Abstract

Background and Objectives: Urinary tract infections (UTI) are one of the most commonly occurring infections in hospitals. But micro organisms causing UTI vary in their susceptibility from place to place and from time to time. This study was designed to determine the prevalence and antibiotic susceptibility patterns of common urinary bacterial isolates in and around Ahmadnagar, Maharashtra.Methods: Seven hundred and ninety five urine specimens from clinically suspected UTI patients were examined by Semi quantitative culture method and their antimicrobial sensitivity patterns were determined by Kirby-Bauer disc diffusion technique.Results: In total one hundred ninety five pathogenic isolates (isolation rate 24.52%) were obtained with the maximum isolation rate in between 21-40 years age group of patients. The rate of culture positivity in females was 63.6% (124/195), whereas in males it was 36.4% (71/195).

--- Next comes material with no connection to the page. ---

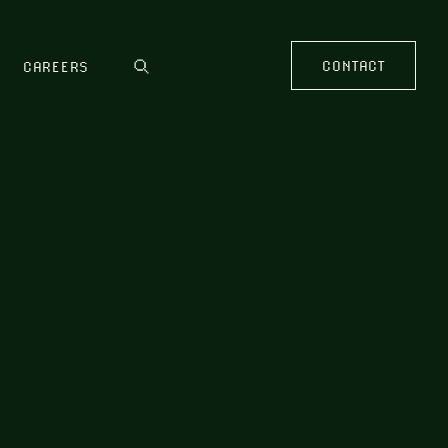
CONTACT
CAREERS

Among the isolates E. coli was the predominant isolate (72.3%) followed by Klebsiella spp (13.33%), Pseudomonas aeruginosa (5.64%), Proteus spp. (3 %) and Citrobacter spp, Candida albicans, S faecalis, Staph aureus approximately 1-2% each. Sensitivity tested against various antimicrobials showed maximum sensitivity against Imipenem (94.3%), Cephotaxime, Cefepime, Amikacin in order of sensitivity. Substantial resistance was shown to Gatifloxacin by almost all important gram negative isolates, which is one of the newly introduced fluoroquinolones and resistance to third generation cephalosporin, Ceftazidime was also noticed.Interpretation: Females predominated over males in both incidence7 as well as in rate of culture positivity. The aetiology of UTI was similar to previously established, known pathogens with E. coli accounting for more than 70 percent infections. The antibiogram of different isolates observed emphasizes the judicial usage of antibiotics.Conclusion: We conclude that maintaining a record of culture results and the antibiogram may help clinicians to determine the empirical and / or specific treatment based on the antibiogram of the isolate for better therapeutic outcome.